Boko Haram’s leadership is educated, following the edicts of radical established Islamic intellectuals, but even their middle management and most especially the vast majority of their ranks are woefully ignorant and easily manipulated. These forces are not stupid by any means, but their education during the years in which their souls are most seeking are exclusively driven by the most radical Salafist teachers, and the result is a vast pool of highly motivated fundamentalist Islamic warriors with not much independent thought and utter willingness to martyr themselves.

Illiteracy is an area of high volatility for Nigeria.  I don’t know how to increase the literacy rate in Nigeria, but I do know that large national endeavors that begin with a large international commitment have a much better chance of succeeding. With a literacy rate of close to 50% among young Nigerian women, the total literacy rate of Nigeria’s later teen and young adult population is now somewhere around 60%. Education reform takes a long time of course, and Boko Haram is destroying a nation right now, so while a global commitment to increasing world literacy is a crucial goal, the West should likewise disrupt the Boko Haram leadership by other means.

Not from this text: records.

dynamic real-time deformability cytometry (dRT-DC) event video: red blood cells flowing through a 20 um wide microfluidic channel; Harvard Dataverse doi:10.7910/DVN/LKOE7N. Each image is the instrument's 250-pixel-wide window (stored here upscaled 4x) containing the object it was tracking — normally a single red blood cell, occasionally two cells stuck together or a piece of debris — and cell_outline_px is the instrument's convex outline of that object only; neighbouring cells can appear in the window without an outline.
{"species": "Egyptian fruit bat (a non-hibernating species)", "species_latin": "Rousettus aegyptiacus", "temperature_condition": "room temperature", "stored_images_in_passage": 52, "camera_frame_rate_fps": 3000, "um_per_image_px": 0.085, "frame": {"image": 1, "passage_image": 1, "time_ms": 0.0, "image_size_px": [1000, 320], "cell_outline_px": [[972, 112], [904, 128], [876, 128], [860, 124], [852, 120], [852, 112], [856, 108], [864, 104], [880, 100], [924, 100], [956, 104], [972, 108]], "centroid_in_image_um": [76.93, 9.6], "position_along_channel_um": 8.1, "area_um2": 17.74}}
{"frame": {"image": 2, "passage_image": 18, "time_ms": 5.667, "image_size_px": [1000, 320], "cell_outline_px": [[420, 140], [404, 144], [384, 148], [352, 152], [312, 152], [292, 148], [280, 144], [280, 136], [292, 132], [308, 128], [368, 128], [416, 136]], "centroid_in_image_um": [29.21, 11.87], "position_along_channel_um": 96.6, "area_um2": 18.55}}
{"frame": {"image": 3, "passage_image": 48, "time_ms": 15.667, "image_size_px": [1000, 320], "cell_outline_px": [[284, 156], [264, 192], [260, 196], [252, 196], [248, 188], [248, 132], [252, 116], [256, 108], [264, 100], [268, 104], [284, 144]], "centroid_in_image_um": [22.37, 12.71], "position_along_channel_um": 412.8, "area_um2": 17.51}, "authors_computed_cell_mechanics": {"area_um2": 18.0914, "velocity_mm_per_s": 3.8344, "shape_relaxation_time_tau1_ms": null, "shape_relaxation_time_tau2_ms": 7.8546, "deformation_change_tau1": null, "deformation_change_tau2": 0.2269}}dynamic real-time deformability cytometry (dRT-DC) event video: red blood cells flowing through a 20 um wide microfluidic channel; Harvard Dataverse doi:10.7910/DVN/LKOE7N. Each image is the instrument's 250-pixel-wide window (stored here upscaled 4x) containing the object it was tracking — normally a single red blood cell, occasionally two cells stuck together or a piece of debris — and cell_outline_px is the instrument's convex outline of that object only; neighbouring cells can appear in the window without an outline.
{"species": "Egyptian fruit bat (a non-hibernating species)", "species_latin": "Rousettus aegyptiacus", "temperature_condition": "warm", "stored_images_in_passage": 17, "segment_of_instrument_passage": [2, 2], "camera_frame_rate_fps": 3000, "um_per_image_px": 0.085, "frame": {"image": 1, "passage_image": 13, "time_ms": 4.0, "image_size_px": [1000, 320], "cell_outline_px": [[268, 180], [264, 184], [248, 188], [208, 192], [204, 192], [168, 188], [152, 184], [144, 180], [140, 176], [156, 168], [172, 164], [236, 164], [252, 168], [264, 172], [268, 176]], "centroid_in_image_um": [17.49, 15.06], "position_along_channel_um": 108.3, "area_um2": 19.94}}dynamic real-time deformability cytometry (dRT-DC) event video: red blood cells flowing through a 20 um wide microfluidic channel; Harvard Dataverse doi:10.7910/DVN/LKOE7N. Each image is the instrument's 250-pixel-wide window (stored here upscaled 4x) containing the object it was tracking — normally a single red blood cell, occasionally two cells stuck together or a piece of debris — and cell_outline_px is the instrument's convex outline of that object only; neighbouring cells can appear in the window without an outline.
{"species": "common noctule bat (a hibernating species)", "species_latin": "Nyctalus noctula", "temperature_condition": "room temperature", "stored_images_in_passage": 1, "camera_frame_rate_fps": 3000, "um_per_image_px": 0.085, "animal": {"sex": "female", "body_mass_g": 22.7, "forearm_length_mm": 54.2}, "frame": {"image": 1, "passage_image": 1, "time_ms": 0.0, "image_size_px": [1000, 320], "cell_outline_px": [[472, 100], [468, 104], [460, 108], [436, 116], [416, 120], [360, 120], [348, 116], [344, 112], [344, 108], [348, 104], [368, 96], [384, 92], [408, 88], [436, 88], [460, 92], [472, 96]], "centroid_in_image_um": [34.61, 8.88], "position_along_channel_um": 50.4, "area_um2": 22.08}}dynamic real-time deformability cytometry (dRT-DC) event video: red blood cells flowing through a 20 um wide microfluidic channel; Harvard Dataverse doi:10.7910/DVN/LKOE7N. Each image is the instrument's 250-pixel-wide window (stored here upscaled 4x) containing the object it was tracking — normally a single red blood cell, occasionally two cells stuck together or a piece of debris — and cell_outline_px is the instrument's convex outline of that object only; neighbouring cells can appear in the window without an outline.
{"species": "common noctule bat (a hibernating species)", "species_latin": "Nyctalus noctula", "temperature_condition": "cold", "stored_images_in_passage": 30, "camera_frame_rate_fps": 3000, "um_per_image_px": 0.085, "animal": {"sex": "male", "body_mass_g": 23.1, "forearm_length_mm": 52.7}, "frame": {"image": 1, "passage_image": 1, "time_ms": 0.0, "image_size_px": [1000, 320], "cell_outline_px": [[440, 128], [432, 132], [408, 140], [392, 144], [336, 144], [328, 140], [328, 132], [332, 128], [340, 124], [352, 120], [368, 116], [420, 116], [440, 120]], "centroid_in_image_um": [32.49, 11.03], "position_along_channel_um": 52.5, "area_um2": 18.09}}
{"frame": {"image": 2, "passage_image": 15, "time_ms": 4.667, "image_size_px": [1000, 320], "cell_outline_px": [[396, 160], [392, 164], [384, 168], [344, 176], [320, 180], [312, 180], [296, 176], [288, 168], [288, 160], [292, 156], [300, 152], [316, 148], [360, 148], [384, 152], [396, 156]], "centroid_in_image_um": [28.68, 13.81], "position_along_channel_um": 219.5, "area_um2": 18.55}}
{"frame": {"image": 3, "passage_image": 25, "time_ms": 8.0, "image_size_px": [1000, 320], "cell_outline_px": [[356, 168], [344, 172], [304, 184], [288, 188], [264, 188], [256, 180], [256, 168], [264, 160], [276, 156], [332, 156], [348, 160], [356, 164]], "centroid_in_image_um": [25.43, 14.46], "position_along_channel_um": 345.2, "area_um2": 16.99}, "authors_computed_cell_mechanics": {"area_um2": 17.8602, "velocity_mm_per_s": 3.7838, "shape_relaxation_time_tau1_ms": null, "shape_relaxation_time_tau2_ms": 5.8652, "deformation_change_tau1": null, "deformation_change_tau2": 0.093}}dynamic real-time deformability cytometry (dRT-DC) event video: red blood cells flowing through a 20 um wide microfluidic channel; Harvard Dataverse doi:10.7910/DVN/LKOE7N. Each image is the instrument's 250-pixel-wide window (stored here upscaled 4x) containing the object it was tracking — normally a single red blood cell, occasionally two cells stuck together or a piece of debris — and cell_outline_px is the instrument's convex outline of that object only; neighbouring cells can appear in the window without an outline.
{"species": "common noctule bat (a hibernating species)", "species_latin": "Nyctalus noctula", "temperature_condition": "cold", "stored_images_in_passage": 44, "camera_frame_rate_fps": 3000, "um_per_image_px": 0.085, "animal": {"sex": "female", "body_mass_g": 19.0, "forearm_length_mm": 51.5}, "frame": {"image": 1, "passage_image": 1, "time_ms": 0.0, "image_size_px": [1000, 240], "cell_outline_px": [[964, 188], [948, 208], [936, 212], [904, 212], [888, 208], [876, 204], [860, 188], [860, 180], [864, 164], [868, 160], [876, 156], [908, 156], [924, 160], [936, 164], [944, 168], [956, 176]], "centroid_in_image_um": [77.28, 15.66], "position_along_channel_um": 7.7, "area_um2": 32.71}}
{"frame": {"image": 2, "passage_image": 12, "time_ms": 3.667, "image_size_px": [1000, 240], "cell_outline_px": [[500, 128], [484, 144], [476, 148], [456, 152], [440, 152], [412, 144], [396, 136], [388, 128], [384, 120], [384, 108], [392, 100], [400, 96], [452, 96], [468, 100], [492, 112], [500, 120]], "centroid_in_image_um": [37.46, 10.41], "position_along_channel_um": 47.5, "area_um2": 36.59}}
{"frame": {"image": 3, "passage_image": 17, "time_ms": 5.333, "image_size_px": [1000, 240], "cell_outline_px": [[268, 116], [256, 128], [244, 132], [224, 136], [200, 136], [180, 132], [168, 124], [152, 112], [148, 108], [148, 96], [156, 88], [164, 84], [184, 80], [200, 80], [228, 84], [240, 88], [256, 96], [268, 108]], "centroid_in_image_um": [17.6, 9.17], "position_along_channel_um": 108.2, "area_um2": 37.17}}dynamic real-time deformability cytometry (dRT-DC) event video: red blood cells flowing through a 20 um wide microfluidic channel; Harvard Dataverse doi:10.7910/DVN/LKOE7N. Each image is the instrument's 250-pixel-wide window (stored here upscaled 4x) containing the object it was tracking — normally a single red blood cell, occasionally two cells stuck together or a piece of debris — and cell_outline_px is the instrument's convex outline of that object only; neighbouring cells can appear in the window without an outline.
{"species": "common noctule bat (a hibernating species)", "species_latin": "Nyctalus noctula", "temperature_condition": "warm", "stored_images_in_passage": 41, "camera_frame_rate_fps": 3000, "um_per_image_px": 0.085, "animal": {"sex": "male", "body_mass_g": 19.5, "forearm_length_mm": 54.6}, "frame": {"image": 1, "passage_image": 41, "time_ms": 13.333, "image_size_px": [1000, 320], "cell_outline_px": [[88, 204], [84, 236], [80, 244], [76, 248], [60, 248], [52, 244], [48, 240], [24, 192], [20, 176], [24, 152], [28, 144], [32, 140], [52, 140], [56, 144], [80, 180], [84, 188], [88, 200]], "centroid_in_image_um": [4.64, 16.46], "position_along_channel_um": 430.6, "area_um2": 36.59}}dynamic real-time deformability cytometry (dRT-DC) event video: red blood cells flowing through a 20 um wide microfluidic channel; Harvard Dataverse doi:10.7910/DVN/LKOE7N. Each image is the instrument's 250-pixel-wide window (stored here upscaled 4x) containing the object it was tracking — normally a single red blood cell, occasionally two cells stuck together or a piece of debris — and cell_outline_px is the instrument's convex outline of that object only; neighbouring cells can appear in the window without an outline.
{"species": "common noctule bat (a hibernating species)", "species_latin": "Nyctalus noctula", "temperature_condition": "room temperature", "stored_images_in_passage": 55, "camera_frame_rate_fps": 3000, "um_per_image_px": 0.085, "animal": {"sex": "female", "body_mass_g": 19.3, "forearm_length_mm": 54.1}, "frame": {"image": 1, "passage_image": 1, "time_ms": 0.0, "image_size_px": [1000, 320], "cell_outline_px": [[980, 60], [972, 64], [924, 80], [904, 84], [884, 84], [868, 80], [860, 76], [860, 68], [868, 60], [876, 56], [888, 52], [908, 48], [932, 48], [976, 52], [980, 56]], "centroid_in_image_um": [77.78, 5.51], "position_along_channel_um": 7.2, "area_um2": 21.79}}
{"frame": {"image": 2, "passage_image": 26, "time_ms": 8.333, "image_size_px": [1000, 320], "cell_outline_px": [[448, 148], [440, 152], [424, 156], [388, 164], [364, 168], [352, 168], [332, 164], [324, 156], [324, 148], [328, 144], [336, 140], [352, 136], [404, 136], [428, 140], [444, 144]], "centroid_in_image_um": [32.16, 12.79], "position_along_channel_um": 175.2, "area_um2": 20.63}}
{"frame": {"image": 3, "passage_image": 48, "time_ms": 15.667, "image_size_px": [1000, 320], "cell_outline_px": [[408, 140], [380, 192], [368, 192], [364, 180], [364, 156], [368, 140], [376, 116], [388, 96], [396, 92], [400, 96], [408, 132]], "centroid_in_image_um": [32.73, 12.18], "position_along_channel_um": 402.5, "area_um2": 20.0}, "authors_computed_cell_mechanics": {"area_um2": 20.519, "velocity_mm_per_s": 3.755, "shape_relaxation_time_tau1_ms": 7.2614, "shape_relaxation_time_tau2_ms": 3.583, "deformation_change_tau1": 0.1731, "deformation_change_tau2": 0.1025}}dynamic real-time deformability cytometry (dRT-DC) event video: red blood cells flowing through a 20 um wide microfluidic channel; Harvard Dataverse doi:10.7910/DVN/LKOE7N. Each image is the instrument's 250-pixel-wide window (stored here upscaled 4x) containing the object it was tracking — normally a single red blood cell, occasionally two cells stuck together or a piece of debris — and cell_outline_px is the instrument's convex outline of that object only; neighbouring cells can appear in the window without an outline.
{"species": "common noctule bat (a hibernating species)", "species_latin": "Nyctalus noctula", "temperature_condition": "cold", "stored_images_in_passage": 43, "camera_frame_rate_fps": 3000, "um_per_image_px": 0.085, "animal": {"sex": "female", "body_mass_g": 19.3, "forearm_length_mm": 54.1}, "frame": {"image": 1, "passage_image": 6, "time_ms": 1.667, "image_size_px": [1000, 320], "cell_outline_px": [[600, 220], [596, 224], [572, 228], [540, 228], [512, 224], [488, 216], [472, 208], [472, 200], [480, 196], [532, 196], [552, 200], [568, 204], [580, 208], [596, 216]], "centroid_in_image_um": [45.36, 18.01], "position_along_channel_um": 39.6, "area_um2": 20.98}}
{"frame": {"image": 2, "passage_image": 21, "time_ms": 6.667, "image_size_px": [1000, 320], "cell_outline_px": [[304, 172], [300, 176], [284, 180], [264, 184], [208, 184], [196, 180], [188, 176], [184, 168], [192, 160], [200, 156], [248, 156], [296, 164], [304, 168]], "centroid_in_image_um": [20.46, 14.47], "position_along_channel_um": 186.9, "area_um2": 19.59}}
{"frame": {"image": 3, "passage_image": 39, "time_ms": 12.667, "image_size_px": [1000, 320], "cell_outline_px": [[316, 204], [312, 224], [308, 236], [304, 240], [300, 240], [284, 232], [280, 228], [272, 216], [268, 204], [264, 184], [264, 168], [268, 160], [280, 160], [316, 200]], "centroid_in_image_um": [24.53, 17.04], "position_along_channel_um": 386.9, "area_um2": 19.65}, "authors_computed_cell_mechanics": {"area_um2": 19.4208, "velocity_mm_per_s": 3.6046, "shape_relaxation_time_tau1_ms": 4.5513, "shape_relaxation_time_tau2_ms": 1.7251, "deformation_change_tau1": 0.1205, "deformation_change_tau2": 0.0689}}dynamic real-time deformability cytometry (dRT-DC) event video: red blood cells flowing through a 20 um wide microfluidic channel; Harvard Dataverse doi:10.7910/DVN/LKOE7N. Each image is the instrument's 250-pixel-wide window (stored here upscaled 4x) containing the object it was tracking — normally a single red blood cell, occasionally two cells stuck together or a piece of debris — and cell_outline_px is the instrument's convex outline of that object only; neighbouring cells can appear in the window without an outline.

These deluded and committed young men along with training support from other area militant Islamic groups are a terrible combination. They are zealous and in the great majority eager to martyr themselves. They additionally receive concentrated and extensive training in carrying out sudden and dramatic attacks on civilian populations and as they can be managed, military installations, with no regard to surviving the attacks. These kinds of attacks will continue to occur with Boko Haram's unabashed signature upon them. I can nearly guarantee that.

The other challenge, as it is with forces that orchestrate asymmetrical warfare, is that Boko Haram fighters are often insinuated into civilian populations and are situated in a way that Western morality precludes using its air superiority.  Boko Haram in the region of this most recent large scale attack were often Kunari and even while occupying some of these villages, to a large degree have been allowing the local Kunari populations to conduct their own legal and interpersonal affairs. They do not absolutely ravage their captives' persons and resources, and as such, relative to a government that doesn’t do much to help them, are not regarded necessarily with abject hatred. They are feared and obeyed, but their protection is implicit.

Again, the weapon here seems to be helping the Nigerian government to help its people. If the Kunari of the northeast region of Nigeria that was so devastated in this slash and burn rampage last week in general got a better deal from its government, there would have been a greater broad resistance to its incursion into neighborhoods and towns over the course of the past months and years.


So, education and addressing the Nigerian people’s needs of daily living are longer term cushions to serve as bulwarks against this of vein of bullies and thugs that call themselves Boko Haram. But, apart from these sunnier visions, what’s in is in and will stay in unless it is plucked out. It’s a sickening mess.